Door Leonie Cornips
Onder de ‘beste-wensen’-boodschappen kreeg ik ook de nieuwjaarsfolder Tal van Talen. In en Om het Nederlands van de Taalunie onder ogen. De folder visualiseert en verwoordt de boodschap van de Taalunie anno 2018: Nederland en België is rijk aan variatie en meertaligheid. De strip op de voorkant van de folder bevat noodgedwongen een dosis versimpeling in de poging om de complexiteiten van taalvariatie en meertaligheid als een soort netwerk van knooppunten in kaart te brengen.
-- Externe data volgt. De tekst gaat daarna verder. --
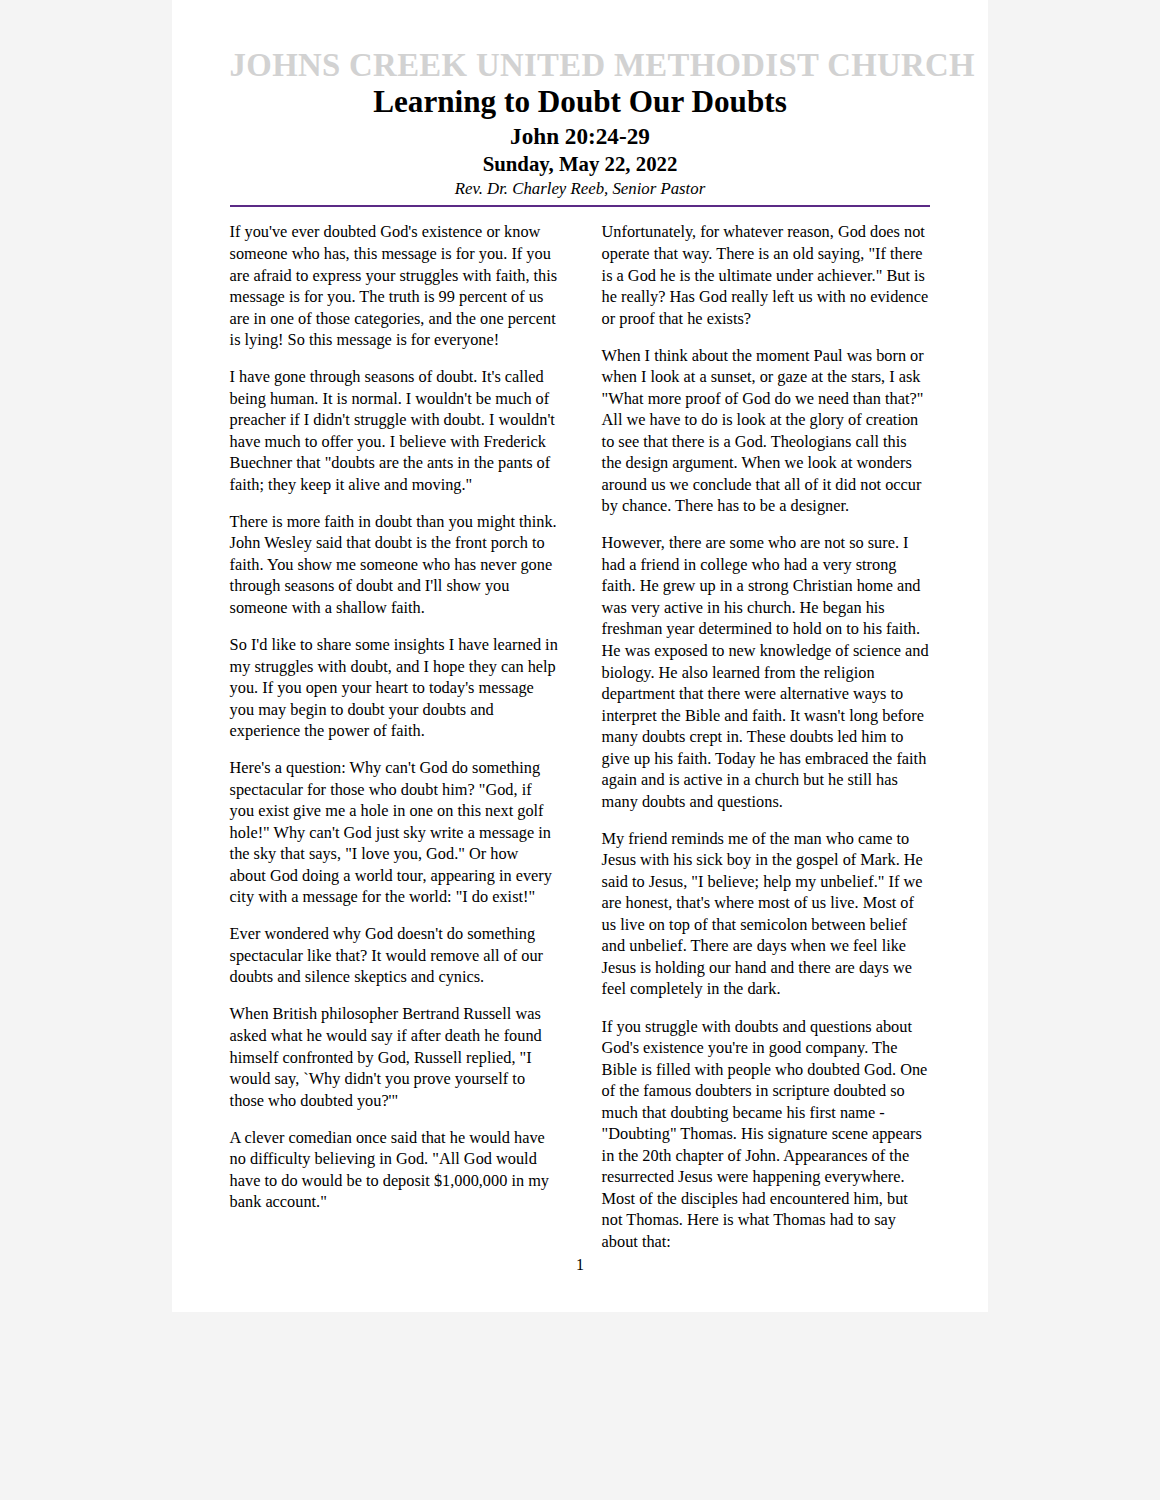JOHNS CREEK UNITED METHODIST CHURCH
Learning to Doubt Our Doubts
John 20:24-29
Sunday, May 22, 2022
Rev. Dr. Charley Reeb, Senior Pastor
If you've ever doubted God's existence or know someone who has, this message is for you. If you are afraid to express your struggles with faith, this message is for you. The truth is 99 percent of us are in one of those categories, and the one percent is lying! So this message is for everyone!
I have gone through seasons of doubt. It's called being human. It is normal. I wouldn't be much of preacher if I didn't struggle with doubt. I wouldn't have much to offer you. I believe with Frederick Buechner that "doubts are the ants in the pants of faith; they keep it alive and moving."
There is more faith in doubt than you might think. John Wesley said that doubt is the front porch to faith. You show me someone who has never gone through seasons of doubt and I'll show you someone with a shallow faith.
So I'd like to share some insights I have learned in my struggles with doubt, and I hope they can help you. If you open your heart to today's message you may begin to doubt your doubts and experience the power of faith.
Here's a question: Why can't God do something spectacular for those who doubt him? "God, if you exist give me a hole in one on this next golf hole!" Why can't God just sky write a message in the sky that says, "I love you, God." Or how about God doing a world tour, appearing in every city with a message for the world: "I do exist!"
Ever wondered why God doesn't do something spectacular like that? It would remove all of our doubts and silence skeptics and cynics.
When British philosopher Bertrand Russell was asked what he would say if after death he found himself confronted by God, Russell replied, "I would say, `Why didn't you prove yourself to those who doubted you?'"
A clever comedian once said that he would have no difficulty believing in God. "All God would have to do would be to deposit $1,000,000 in my bank account."
Unfortunately, for whatever reason, God does not operate that way. There is an old saying, "If there is a God he is the ultimate under achiever." But is he really? Has God really left us with no evidence or proof that he exists?
When I think about the moment Paul was born or when I look at a sunset, or gaze at the stars, I ask "What more proof of God do we need than that?" All we have to do is look at the glory of creation to see that there is a God. Theologians call this the design argument. When we look at wonders around us we conclude that all of it did not occur by chance. There has to be a designer.
However, there are some who are not so sure. I had a friend in college who had a very strong faith. He grew up in a strong Christian home and was very active in his church. He began his freshman year determined to hold on to his faith. He was exposed to new knowledge of science and biology. He also learned from the religion department that there were alternative ways to interpret the Bible and faith. It wasn't long before many doubts crept in. These doubts led him to give up his faith. Today he has embraced the faith again and is active in a church but he still has many doubts and questions.
My friend reminds me of the man who came to Jesus with his sick boy in the gospel of Mark. He said to Jesus, "I believe; help my unbelief." If we are honest, that's where most of us live. Most of us live on top of that semicolon between belief and unbelief. There are days when we feel like Jesus is holding our hand and there are days we feel completely in the dark.
If you struggle with doubts and questions about God's existence you're in good company. The Bible is filled with people who doubted God. One of the famous doubters in scripture doubted so much that doubting became his first name - "Doubting" Thomas. His signature scene appears in the 20th chapter of John. Appearances of the resurrected Jesus were happening everywhere. Most of the disciples had encountered him, but not Thomas. Here is what Thomas had to say about that:
1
Meer precies beeldt de strip uit dat talen aan plekken en zelfs heel expliciet aan gebouwen in Nederland en België verankerd zijn.
Nederlands, Duits, Engels en Frans vormen een talig knooppunt binnen de schoolmuren; Nederlands, Arabisch, Turks, Hebreeuws en Tamazight (plus een hokje met daarop ‘andere talen’) in moskee- en kerkgebouwen; streektalen vormen een talig knooppunt binnen een veestal met koeien ervoor; Engels, Fries en Nederlands verkeren in een monumentaal schoolpand; Fryslân is ‘het land van taal’ en ‘meng-variëteiten’ (?) verkeren in wolkenkrabbers. In het knooppunt sociale media is Tamazight, Nederlands, Russisch, Italiaans en Turks geplaatst; op een cv mag Nederlands, Frans, Duits en Hindi; in de bouw en in het modevak is Nederlands toereikend.
Nu kan een bijbehorende tekst de stereotypen in de strip – taal als een statisch verschijnsel verankerd aan plekken/gebouwen – zo loszingen dat hij de noodzakelijke verwondering bij de lezer oproept. Deze verwondering biedt dan ruimte om de visie van de Taalunie over taalvariatie en meertaligheid anno 2018 uit te dragen en welk beleid zij gaat inzetten. Maar de kabbelende tekst vermijdt hete hangijzers voor dat beleid. Zo’n heet hangijzer is of het Nederlands in Nederland en Vlaanderen wel bij uitstek de voertaal is in sociaal verkeer zoals de folder suggereert. Ik zou de schrijver graag willen uitnodigen in mijn huizenblok waar Tamazight de dagelijkse voertaal is, de Oude Hoogstraat in Amsterdam waar Engels de voertaal in de horeca is en in Geulle waar het Limburgs de voertaal is. Is het Tamazight dan nog wel een vreemde taal?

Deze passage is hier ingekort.